Data entries:
--------

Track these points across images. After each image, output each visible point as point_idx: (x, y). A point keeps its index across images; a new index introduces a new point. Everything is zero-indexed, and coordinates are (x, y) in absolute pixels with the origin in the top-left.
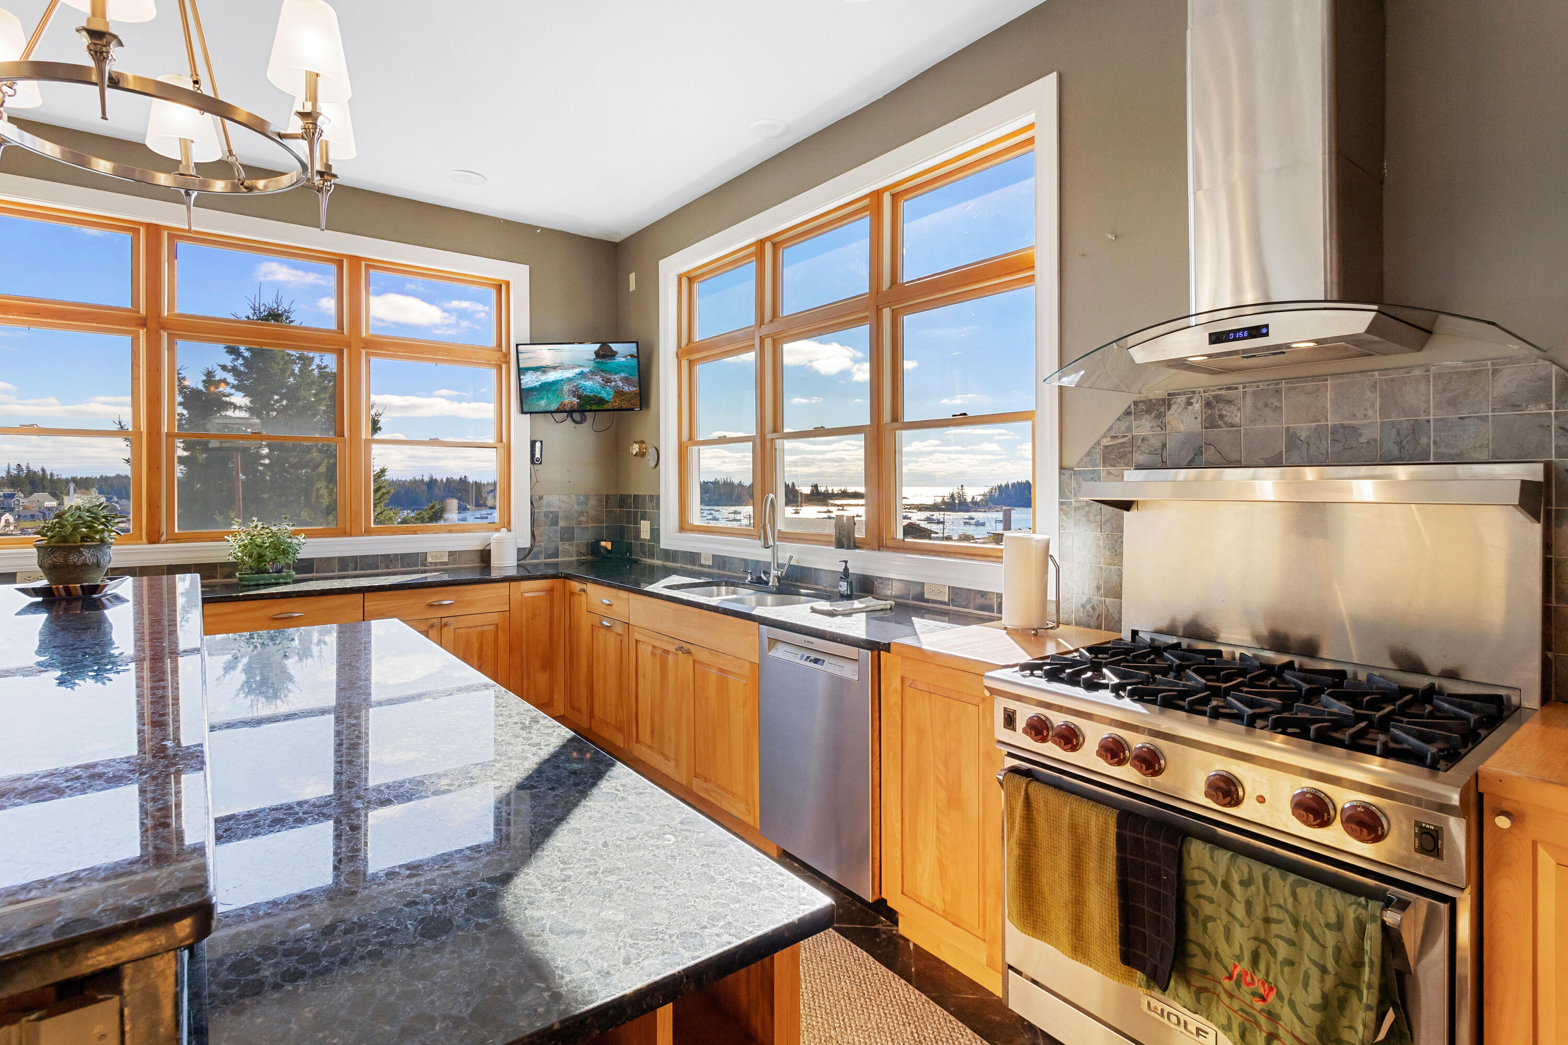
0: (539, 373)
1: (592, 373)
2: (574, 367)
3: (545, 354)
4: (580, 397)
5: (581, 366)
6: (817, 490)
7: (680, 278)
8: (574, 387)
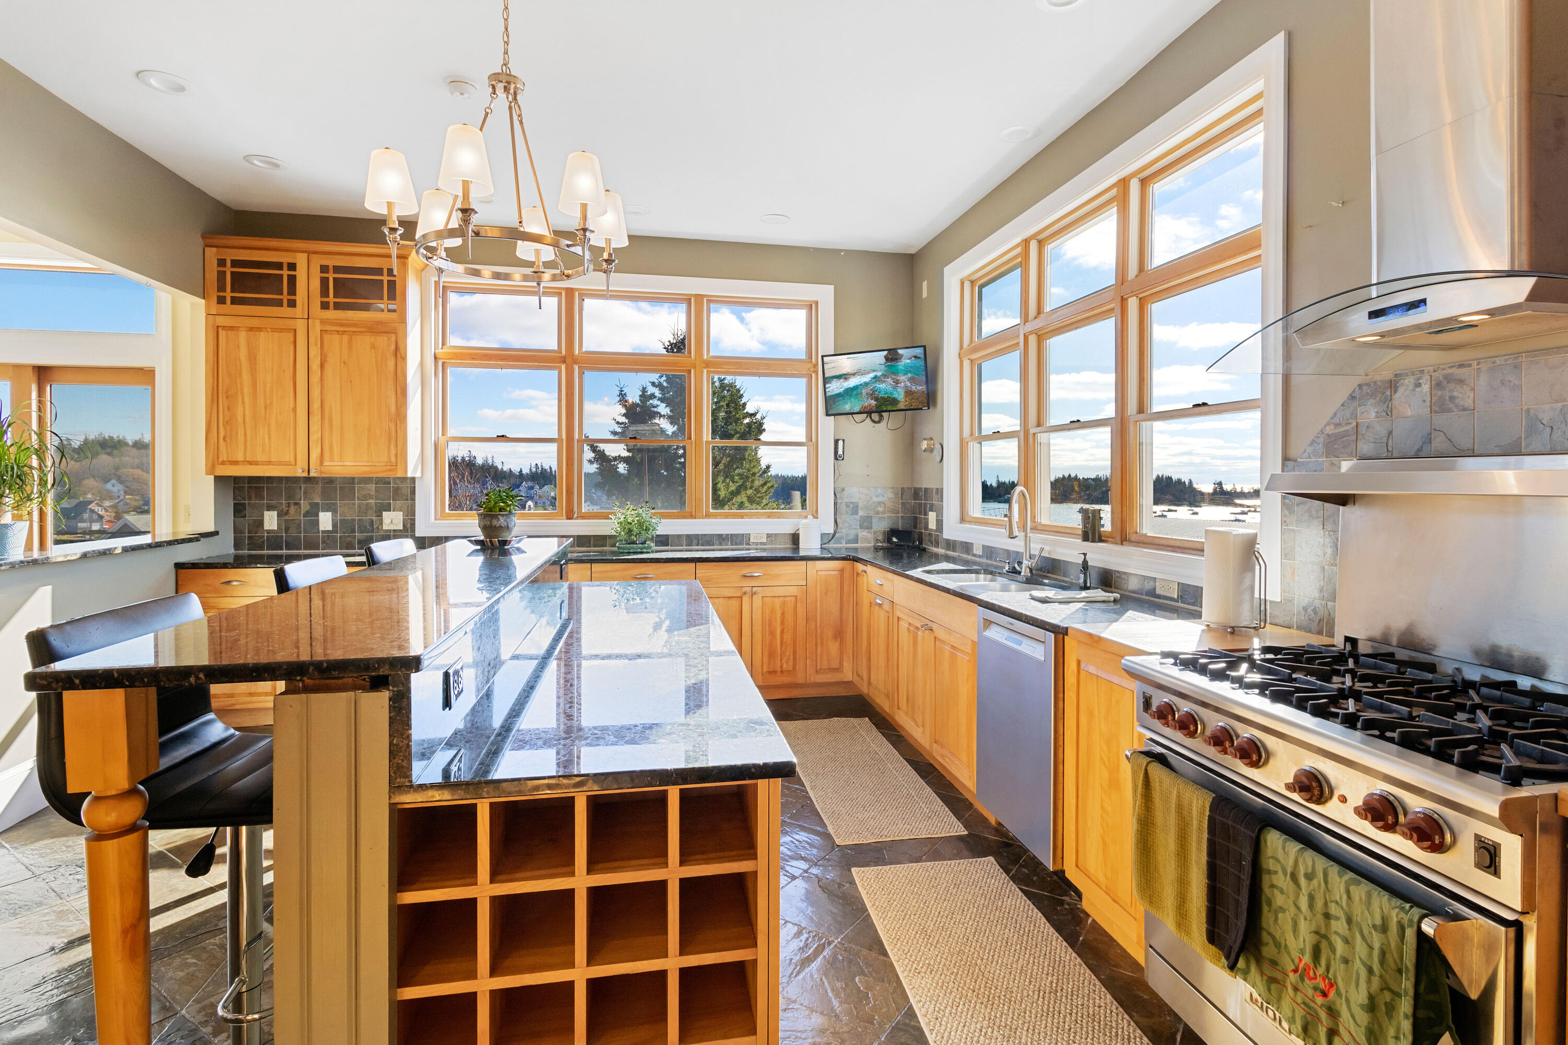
0: (842, 380)
1: (885, 376)
2: (869, 373)
3: (845, 364)
4: (876, 399)
5: (874, 371)
6: (1222, 488)
7: (962, 283)
8: (871, 390)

--------

Work item:
Reproduce every line of the entries above verbatim, leaving out the pictures.

Written solution:
Track these points across images. After each image, output each visible point as point_idx: (x, y). A point keeps its index across images; a new index introduces a new point. Everything is zero-indexed, and coordinates are (x, y) in absolute pixels with the origin in the top-left.
0: (539, 373)
1: (592, 373)
2: (574, 367)
3: (545, 354)
4: (580, 397)
5: (581, 366)
6: (817, 490)
7: (680, 278)
8: (574, 387)
0: (842, 380)
1: (885, 376)
2: (869, 373)
3: (845, 364)
4: (876, 399)
5: (874, 371)
6: (1222, 488)
7: (962, 283)
8: (871, 390)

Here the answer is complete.